Kasjerka z klientką naciągnęły sklep. Chciały podreperować domowy budżet
28 stycznia 2022
Dwie kobiety obmyśliły plan, zgodnie z którym miały zaoszczędzić niemałą kwotę, a tym samym podreperować domowy budżet. Jedna była kasjerką w Carrefourze, druga zjawiła się tam jako klientka.
25 stycznia dzielnicowi z komisariatu na Białołęce interweniowali w Carrefourze w Galerii Północnej. Pracownik dyskontu poinformował ich o nieuczciwości kasjerki i jednej z klientek. - Zaobserwował na monitoringu, że kasjerka nie skanuje wszystkich produktów. Ochrona dokonała ujęcia obu kobiet - informuje komisarz Paulina Onyszko.
Ogromna "zniżka"
Na miejscu okazało się, że po podliczeniu wszystkich niezeskanowanych towarów, głównie alkoholu i artykułów spożywczych, klientka powinna zapłacić za zakupy prawie 5,4 tys. zł, natomiast jej rachunek opiewał zaledwie na 181 zł. Policjanci podjęli decyzję o zatrzymaniu 25-letniej pracownicy oraz jej 30-letniej wspólniczki. Obie trafiły do policyjnego pomieszczenia dla osób zatrzymanych.
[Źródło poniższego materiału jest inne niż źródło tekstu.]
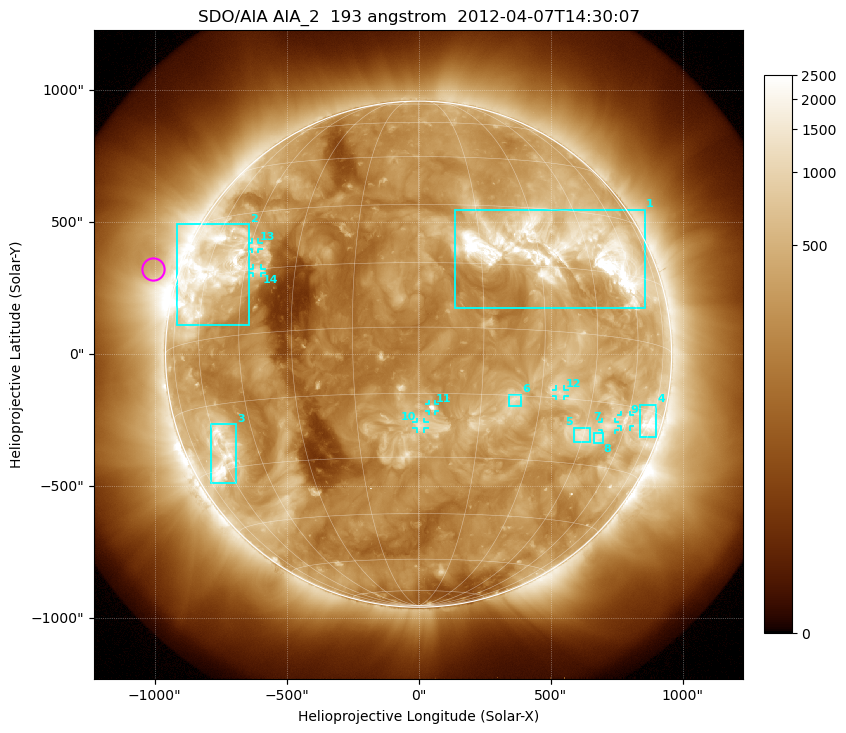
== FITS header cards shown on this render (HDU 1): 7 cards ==
TELESCOP= 'SDO/AIA'
INSTRUME= 'AIA_2'
WAVELNTH=                  193
WAVEUNIT= 'angstrom'
DATE-OBS= '2012-04-07T14:30:07.84'
CTYPE1  = 'HPLN-TAN'
CTYPE2  = 'HPLT-TAN'

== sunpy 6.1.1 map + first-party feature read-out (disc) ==
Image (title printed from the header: SDO/AIA AIA_2  193 angstrom  2012-04-07T14:30:07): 1024 x 1024 px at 2.4 arcsec/px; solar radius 959 arcsec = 399 px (full disc in frame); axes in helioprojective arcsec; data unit not stated in the header (colour bar unlabelled)
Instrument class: DISC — disc imager (sunpy class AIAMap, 193 A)
Bright regions (active regions / flare kernels): reference = the median radial profile (limb darkening/brightening removed); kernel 9 px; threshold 5 sigma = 764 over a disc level ~260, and >= 1.15x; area >= 12 px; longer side >= 10 px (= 24 arcsec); searched inside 0.97 R_sun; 14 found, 14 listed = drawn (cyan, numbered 1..; 7 of them under ~33 arcsec drawn as corner ticks so the feature stays visible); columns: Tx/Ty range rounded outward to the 5 arcsec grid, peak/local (2 s.f.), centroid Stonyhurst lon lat
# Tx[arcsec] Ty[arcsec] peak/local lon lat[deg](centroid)
1 135..860 175..550 18 +35 +19
2 -915..-640 110..495 7.4 -59 +16
3 -790..-690 -490..-265 7.3 -60 -27
4 835..900 -315..-190 6.9 +72 -17
5 585..650 -330..-275 5.4 +44 -23
6 340..390 -200..-150 5.2 +23 -16
7 695..745 -285..-255 4.7 +53 -20
8 665..700 -335..-295 4.3 +50 -23
9 765..800 -275..-230 4.3 +59 -18
10 -10..25 -280..-255 4.7 +1 -22
11 40..65 -215..-190 6.7 +3 -18
12 520..555 -160..-135 4.7 +35 -14
13 -630..-605 395..425 4.4 -43 +21
14 -630..-595 305..325 4.5 -41 +15
Off-limb structures (1.02-1.3 R_sun): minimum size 162 px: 6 found; the strongest spans PA ~55..90 deg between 1.02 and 1.3 R_sun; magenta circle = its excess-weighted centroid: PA ~70 deg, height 1.1 R_sun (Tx ~-1005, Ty ~325 arcsec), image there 1.8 x the reference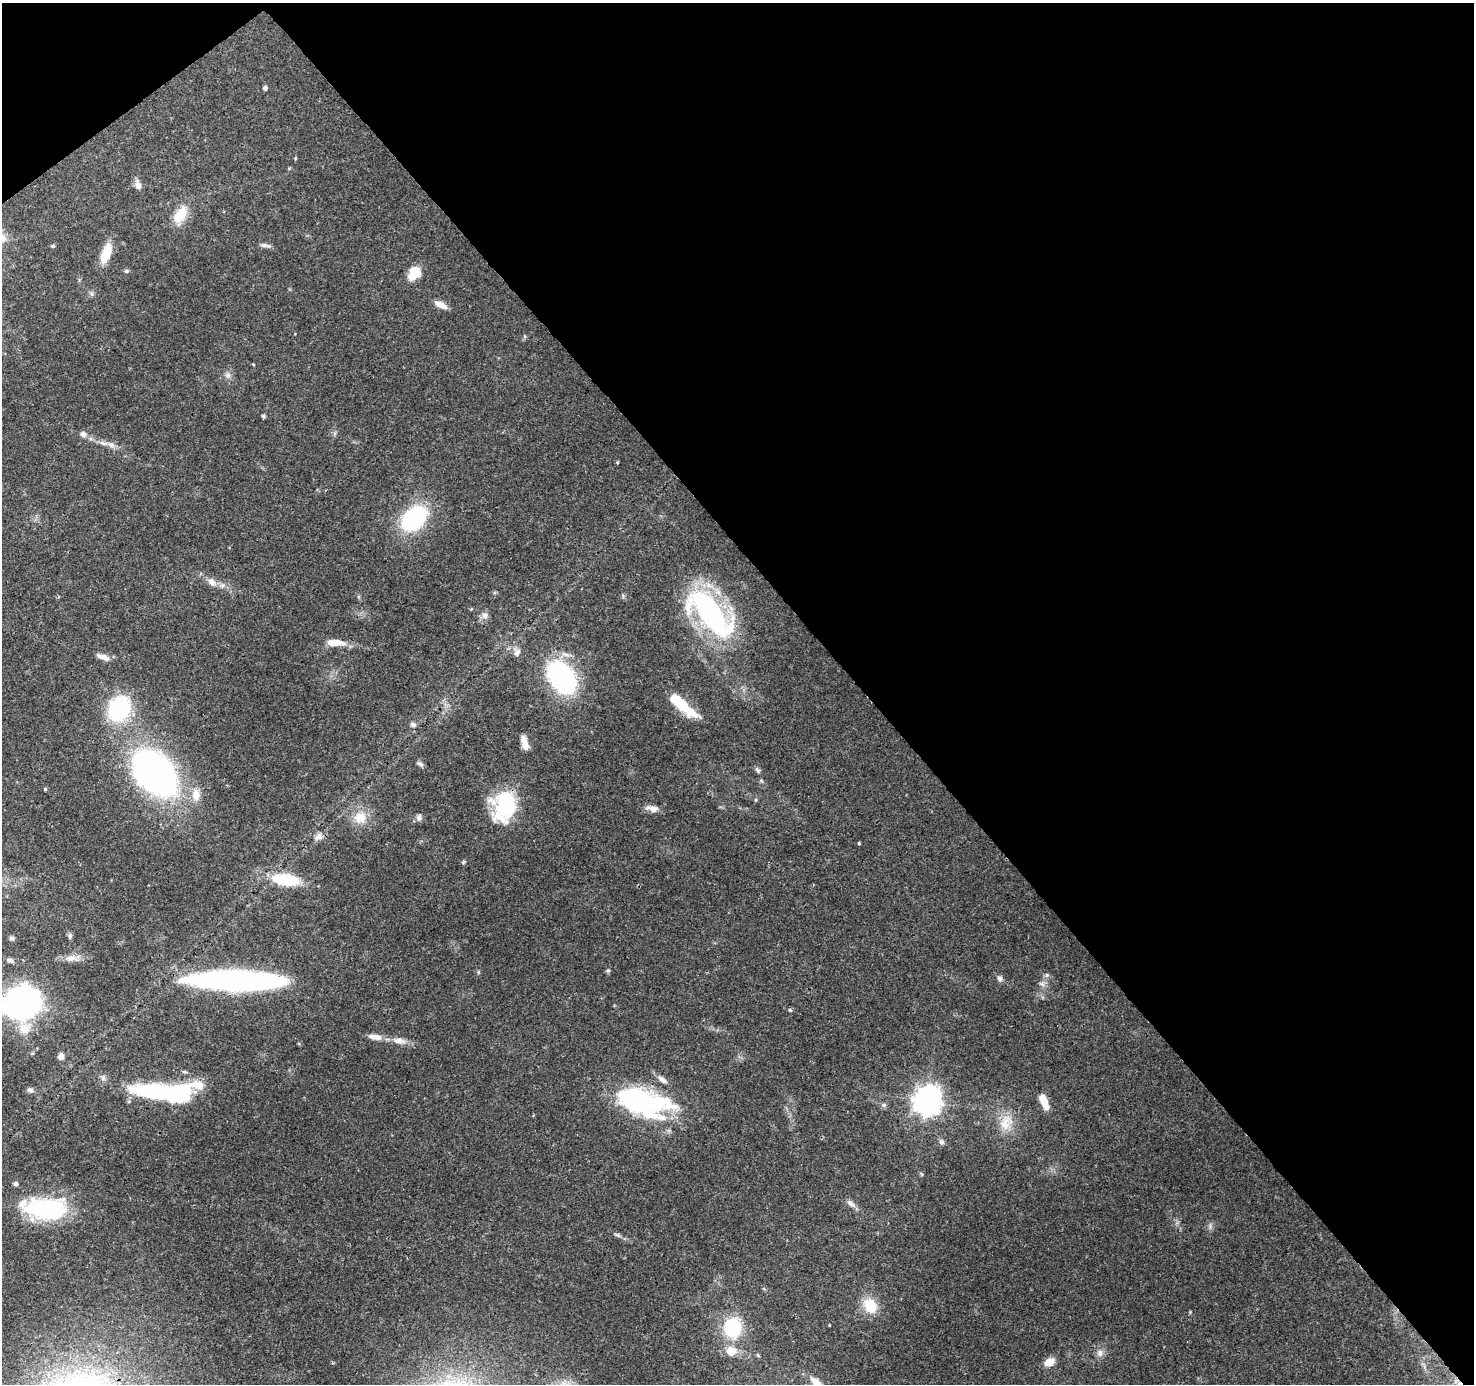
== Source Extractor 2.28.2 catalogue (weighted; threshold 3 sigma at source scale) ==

Chciały podreperować domowy budżet
- Ustalono, że obie kobiety znają się i wspólnie wynajmują mieszkanie. Podczas przesłuchania 25-latka przyznała się, że to ona wpadła na pomysł z zakupami i namówiła na jego realizację swoją współlokatorkę. Kobiety chciały w ten sposób "podreperować domowy budżet", a skradziony alkohol zamierzały sprzedać - wyjaśnia komisarz Onyszko. Oszustki usłyszały zarzuty. Przyznały się i dobrowolnie poddały karze.